Christmas in Lithuania: Christmas Day
In past times people honored Christmas Day - Kaledos in Lithuanian - by scrupulously avoiding all forms of work. This meant that Christmas dinner had to be prepared the day before. In times past many householders slaughtered their pigs at Christmas time, and pig’s head was a customary dish for Christmas dinner (see also Boar’s Head). Upon waking, family members would take the straw that had lain on the table during the Christmas Eve feast and give it to their cows, sheep, and oxen — all animals that might have been present in the stable where Jesus was born. Before they distributed the hay they examined it. If it had shed most of its grain, then that meant the family could expect a bountiful harvest in the year to come.
The weather on Christmas Day was thought to predict the weather on Easter Day. If snow covered the ground on Christmas Day, Easter Day was sure to be green.

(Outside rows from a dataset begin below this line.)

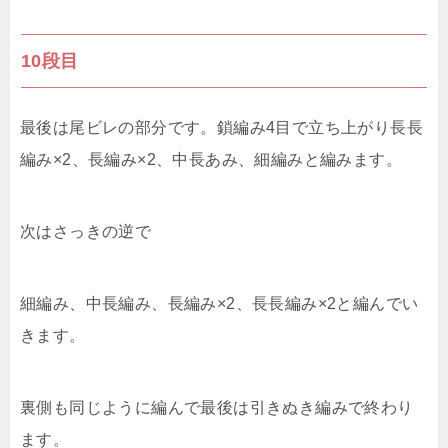
10段目
最後は尾ビレの部分です。鎖編み4目で立ち上がり長長
編み×2、長編み×2、中長あみ、細編みと編みます。
次はさっきの逆で
細編み、中長編み、長編み×2、長長編み×2と編んでい
きます。
裏側も同じように編んで最後は引きぬき編みで終わり
ます。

On the other hand, if snow hadn’t yet fallen by Christmas, then Easter Day was bound to be snowy.
In the nineteenth century groups of men went door to door on Christmas Day, singing hymns and dragging a Yule log behind them. Householders rewarded the men with Christmas treats. The carolers later set fire to the log outside the village.
In past times Christmas festivities involving parties and dancing began on the second day of Christmas, that is, St. Stephen’s Day (see also Twelve Days of Christmas). Many people thought Christmas Day too holy for these kinds of activities and waited until the day after Christmas to gather together with their neighbors. People also took their oats to church to be blessed on this day.
In more recent times Christmas festivities began on Christmas Day. The celebrations lasted for several days, during which time custom forbade most types of work. Sometimes bands of revelers in costume went door to door during the Christmas season wishing householders abundant crops in the coming year (see also mumming). This group included Kaledu Senis, the Lithuanian Father Christmas. People thanked these well-wishers with Christmas treats. Kaledu Senis gave nuts to children and blessed homes by sprinkling grain in a special corner of the family’s dining area.
Today many Lithuanian families decorate their Christmas trees with geometrically shaped ornaments made from bent straws. These ornaments, once used by Lithuanian peasants to beautify their homes for weddings and feast days, were adapted to the Christmas tree by Lithuanians living in the United States. In past times Lithuanians decorated their trees with glass ornaments, candies, cookies, apples, and little toy figurines. When Christmas was over children consumed the edible ornaments.